Carl Banks <(E-Mail Removed)> wrote in message news:<7O%Ua.8994$(E-Mail Removed)>...

> ...

> A more robust version would look something like this (but it still has

> problem #3):

>

> def frange(start, stop, step=1.0):

> sign = cmp(0,step)

> for i in xrange(sys.maxint):

> v = start+i*step

> if cmp(v,stop) != sign:

> break

> yield v

>

> The most robust way to handle this is to iterpolate, i.e., instead of

> passing start, stop, and step, pass start, stop, and n_intervals:

>

> def interiter(start, stop, n_intervals):

> diff = stop - start

> for i in xrange(n_intervals+1):

> yield start + (i*diff)/n_intervals

>

> An IEEE 754 (whatever) geek can probably point out even more accurate

> ways to do these.
You can easily invent examples where the number of elements generated

may (or may not) suprise you.
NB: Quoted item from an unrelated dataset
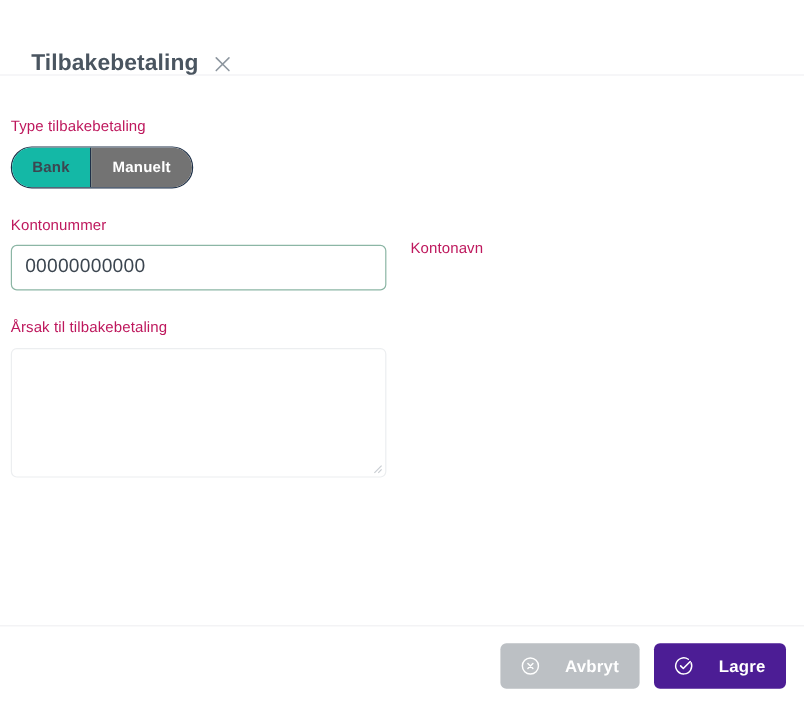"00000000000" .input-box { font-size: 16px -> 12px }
Here is an implementation that attempts

to account for some of the problems of floating point arithmetic:

# (See

http://www.python.org/doc/current/tut/node14.html)

def epsilon():

"""Compute machine epsilon: smallest number, e, s.t. 1 + e > 1"""

one = 1.0

eps = 1.0

while (one + eps) > one:

eps = eps / 2.0

return eps*2.0

_Epsilon = epsilon()

def frange2( start, stop, step=1.0, fuzz=_Epsilon ):

sign = cmp( step, 0.0 )

_fuzz = sign*fuzz*abs(stop)

for i in xrange(sys.maxint):

value = start + i*step

if cmp( stop, value + _fuzz ) != sign:

break

yield value

And we can generate a bunch of test cases to compare this

implementation with the first one above:

for step in frange( 0.0, 1.0, 0.01 ):

for stop in frange( 0.01, 10.0, 0.01 ):

l1 = [x for x in frange( 0.0, stop, step )]

l2 = [x for x in frange2( 0.0, stop, step )]

if l1 != l2:

print stop, step, len(l1), len(l2)

print repr(stop), repr(step)

print l1

print l2

print

The first of many the differences noted is this:

0.06 0.01 7 6

0.060000000000000005 0.01

[0.0, 0.01, 0.02, 0.029999999999999999, 0.040000000000000001,

0.050000000000000003, 0.059999999999999998]
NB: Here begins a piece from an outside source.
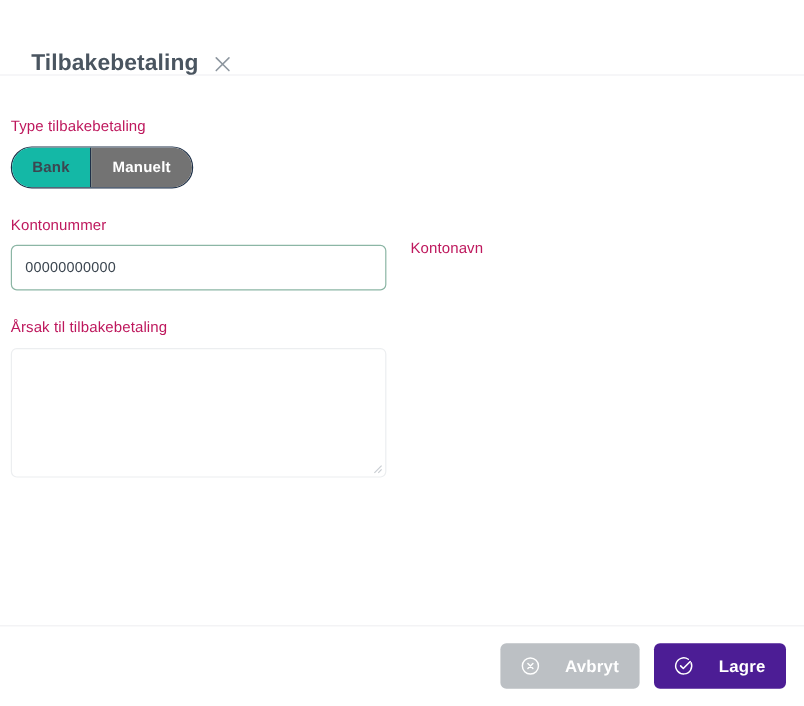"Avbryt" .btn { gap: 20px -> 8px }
[0.0, 0.01, 0.02, 0.029999999999999999, 0.040000000000000001,

0.050000000000000003]

Under most normal output conditions, you would think that the stop

value was 0.06 and the step was 0.01, so you would expect to get 6

elements in the sequence. Yet the first implementation gives you 7.

This might be surprising, as under most output conditions the last

value would appear to be equal to the stop value. Of course, the

actual stop value is just slightly greater than 0.06. The second

implementation gives you 6 elements in the sequence; though it can be

argued which is "correct", the second implementation is probably less

surprising in most cases.

This is just another example, of course, of the idea that if it

really, really matters how many elements are in the sequence, don't

use floating point arithmetic to control the # of iterations.